Schnell erfahren wir, dass Hans schon im Gefängnis saß und morgen wieder eine Vorladung vor Gericht hat. Und, dass Hans gern liest, er hat einen Ringelnatz-Band und einen Nietzsche-Band bei sich. Hans und Hubert ziehen mit mir durch Lokale, in denen sich alternde Transvestiten betrinken. Huschen durch das nächtliche St. Pauli, auf der Suche nach einem Ort nur für sie, immer in der Angst, als Homosexuelle erkannt zu werden. Hans findet einen dunklen Hausflur. Nach dem Sex verschwindet er in der Nacht, "und ein geringster Rest Speichel seines letzten Kusses wird auf meinen Lippen kalt ...".

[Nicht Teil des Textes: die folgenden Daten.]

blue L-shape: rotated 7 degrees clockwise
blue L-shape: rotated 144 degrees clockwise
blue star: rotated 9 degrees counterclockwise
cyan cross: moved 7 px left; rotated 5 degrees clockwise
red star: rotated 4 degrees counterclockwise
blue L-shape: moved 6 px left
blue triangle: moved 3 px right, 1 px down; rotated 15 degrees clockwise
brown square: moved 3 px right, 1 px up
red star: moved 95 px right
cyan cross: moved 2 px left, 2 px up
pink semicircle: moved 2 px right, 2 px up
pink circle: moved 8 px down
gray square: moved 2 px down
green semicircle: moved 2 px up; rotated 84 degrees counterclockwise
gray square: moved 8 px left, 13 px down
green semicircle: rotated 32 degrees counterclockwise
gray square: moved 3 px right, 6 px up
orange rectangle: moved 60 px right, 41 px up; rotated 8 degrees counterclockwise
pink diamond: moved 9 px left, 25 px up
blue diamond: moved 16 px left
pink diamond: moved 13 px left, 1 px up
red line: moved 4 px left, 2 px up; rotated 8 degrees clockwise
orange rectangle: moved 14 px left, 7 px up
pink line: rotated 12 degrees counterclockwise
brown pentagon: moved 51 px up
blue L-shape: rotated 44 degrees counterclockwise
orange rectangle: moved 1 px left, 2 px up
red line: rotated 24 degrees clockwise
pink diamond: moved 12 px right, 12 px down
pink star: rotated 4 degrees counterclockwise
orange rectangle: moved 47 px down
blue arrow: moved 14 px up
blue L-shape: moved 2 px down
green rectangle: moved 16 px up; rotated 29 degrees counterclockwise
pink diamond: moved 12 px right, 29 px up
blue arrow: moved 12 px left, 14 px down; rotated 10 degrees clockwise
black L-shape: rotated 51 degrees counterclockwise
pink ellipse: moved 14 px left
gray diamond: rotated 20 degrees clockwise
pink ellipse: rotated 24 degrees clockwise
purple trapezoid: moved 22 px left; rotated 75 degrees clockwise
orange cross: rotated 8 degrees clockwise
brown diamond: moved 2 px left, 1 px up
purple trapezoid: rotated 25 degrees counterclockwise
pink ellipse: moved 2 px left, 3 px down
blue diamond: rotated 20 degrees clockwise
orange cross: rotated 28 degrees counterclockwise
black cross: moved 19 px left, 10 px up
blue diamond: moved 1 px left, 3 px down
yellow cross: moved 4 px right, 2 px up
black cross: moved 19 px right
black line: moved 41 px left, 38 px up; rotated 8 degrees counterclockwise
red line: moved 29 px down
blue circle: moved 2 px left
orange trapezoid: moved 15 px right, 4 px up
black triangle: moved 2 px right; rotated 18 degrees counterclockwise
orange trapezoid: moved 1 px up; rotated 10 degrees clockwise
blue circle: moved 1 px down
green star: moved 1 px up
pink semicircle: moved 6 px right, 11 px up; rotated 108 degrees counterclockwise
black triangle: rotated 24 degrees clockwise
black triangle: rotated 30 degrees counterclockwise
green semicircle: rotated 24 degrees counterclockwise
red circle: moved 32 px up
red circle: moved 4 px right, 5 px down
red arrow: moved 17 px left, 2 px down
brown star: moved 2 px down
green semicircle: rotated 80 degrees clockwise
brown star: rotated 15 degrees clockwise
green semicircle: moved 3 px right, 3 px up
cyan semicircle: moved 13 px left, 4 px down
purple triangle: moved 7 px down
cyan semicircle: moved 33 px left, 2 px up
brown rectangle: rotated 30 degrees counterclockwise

Vor Hans-Herman Rief bezeichnet Hubert Fichte die "St. Pauli-Geschichte" als "nur eine Skizze, nur ein Steinchen aus dem großen Mosaik eines halbgeschriebenen, unendlichen Romans, der mein Leben behandelt, - den mein Leben formt. Einige Gedanken auch zu den großen Themen Asozialität, Liebe, Verzweifelung und Würde [...]".
Und ich bin dem ausführlichen Nachwort von Wilfried F. Schoeller dankbar dafür, dass es mich nicht allein lässt mit der Erzählung, sie in Fichtes Biografie verortet.
Da stehe ich nun mit dieser Erzählung Fichtes und frage mich, ob sie allem anderen Erzählen über die Reeperbahn ihre Berechtigung entzieht. Ob es jemand je wieder in der gleichen Qualität schaffen wird, über ein Gefühl für St. Pauli zu schreiben. Ich habe viele Geschichten lesen, die auf St. Pauli spielen und etwas über diesen Stadtteil erzählen wollen. Wenige Brilliante, einige Gute und viele Mäßige. Niemals eine so Echte wie Fichtes "St. Pauli-Geschichte". Ich frage mich, wie er diese Geschichte schreiben konnte, die so unfassbar nah ist, als wäre jemand mit einer Kamera dabei gewesen und hätte hinterher den Film bis ins kleinste Detail abgeschrieben. Eine Kamera, die auch das Innenleben des Betrachteten filmen kann. Und das schon in Fichtes erster Erzählung.
Ich weiß, was danach kommt. Schon bevor ich die "St. Pauli-Geschichte" las, war Fichte für mich der große Hamburger Stadtschreiber. Doch mit dieser Erzählung erschüttert mich nicht nur der Stadtschreiber Fichte, sondern auch der Homosexuelle Hubert.
Was mir beim Schreiben dieser Kritik im Ohr bleibt, ist der Hamburger Singer-Songwriter Bernd Begemann, der singt: "Oh, St. Pauli. Du hast mich umarmt, als mich niemand anders wollte, beschützt, als ich betrunken auf die Straße rollte. Als ich vor 10 Jahren her kam, war ich ziemlich arm. Jetzt bin ich immer noch arm. Oh, St. Pauli du kennst mich und du machst es mir leicht. Oh, St. Pauli, man fühlt sich wie ein Gewinner, obwohl man nichts erreicht, nein. Deine leichten Straßen unter meinen leichten Schuhen, man kann alles tun. Bloß nicht ausruhen. Manchmal denk' ich, ich kann mich nicht mehr lange halten. Willst du mich behalten? Oh, St. Pauli, du elendes Miststück, kriegst mich nicht klein. Wenn ich weg bin wirst du immer noch da sein. [...] Oh, St. Pauli, einmal berührt, für immer verflucht. Oh, St. Pauli, seit ich Dich fand hab ich nicht mehr gesucht."
Wenn es nach Fichte keine Literatur über diesen Ort mehr geben sollte, dann kann vielleicht über diesen Stadtteil nur noch gesungen werden. Das hat noch eine Berechtigung.